Process Subfiles

To filter all files in a container file, you can open the container as a Document object, then open its subfiles as Document objects. After you open a subfile as a Document, you can call its methods to filter the data.

You can iterate over subfile objects by calling the subfiles method on a document. Each element returned by the iterator contains information about the subfile, and a method to open it as a document.

In the following example, we open each subfile as a document, and filter some text from it.

Copy

for (const auto& subfile : doc.subfiles())
{
    auto [child, info] = subfile.open();
    if (child)
    {
        child->filter(output);
    }
}

Extract Subfiles

In some cases, you might need to access the subfiles directly, for example to archive the subfiles or process them using a different tool. In this case, you can open the container as a Document object, then open its subfiles as Document objects. After you open a subfile as a Document, you can call its methods to filter the data.

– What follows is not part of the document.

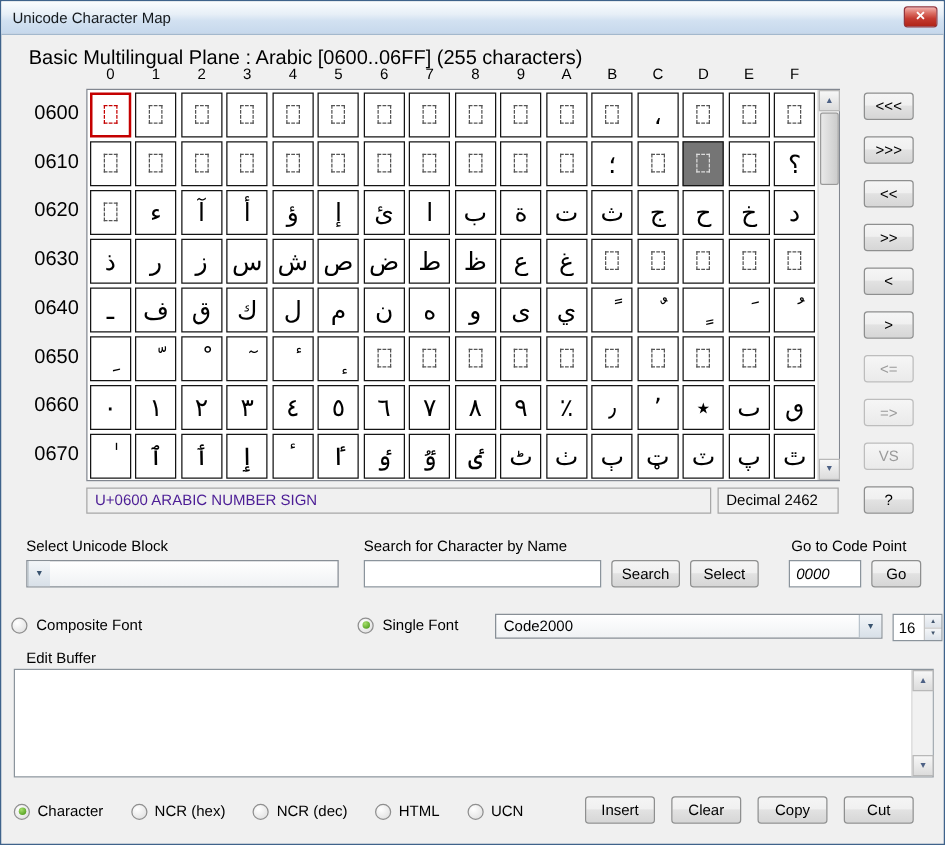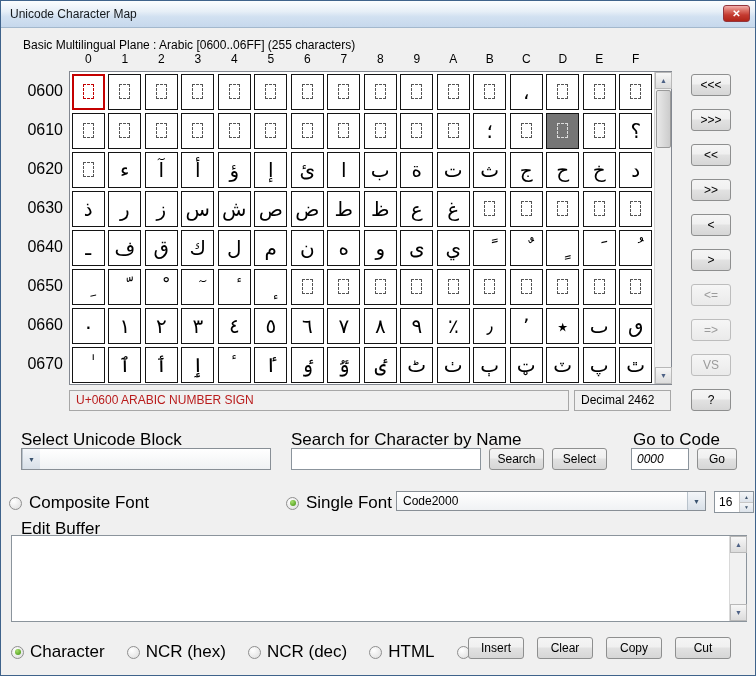"Basic Multilingual Plane : Arabic" .plane-info { font-size: 12px -> 16px }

You can iterate over subfile information by calling the subfiles method on a document. Each element returned by the iterator contains information about the subfile, and a method to extract it:

Copy

auto myinput = keyview::io::InputFile{ std::string("InputFile.zip") };
auto doc = session.open(myinput);

for (const auto& subfile : doc.subfiles())
{
    if (!subfile.is_folder())
    {
        auto myoutput = keyview::io::OutputFile{ generateOutputFilePath() };
        subfile.extract(myoutput);
    }
}

In this example, generateOutputFilePath() is a function that returns the name you want to use for the extracted subfile. If the name of the subfile does not matter (for example, the subfile will being passed into File Content Extraction for further processing) you could use a unique identifier like a GUID. If you instead choose to base the filename on subfile.rawname() - the path the container file provides - you should ensure you protect against directory traversal attacks (where the name of the subfile contains a relative or absolute path).

NOTE: This very simple example does not account for folders within container files. For a more complete example, see the extract sample program.

NOTE: The subfiles method returns an instance of the keyview::Container class, defined in Keyview_Container.hpp. This provides access to information about the container, and access to each subfile. The container maintains a reference to the input file, and so cannot be used after the input file has been destroyed.

NOTE: Some options change the order in which subfiles are retrieved, such as enabling the root node. However, for each combination of options, the subfile order is consistent across multiple runs.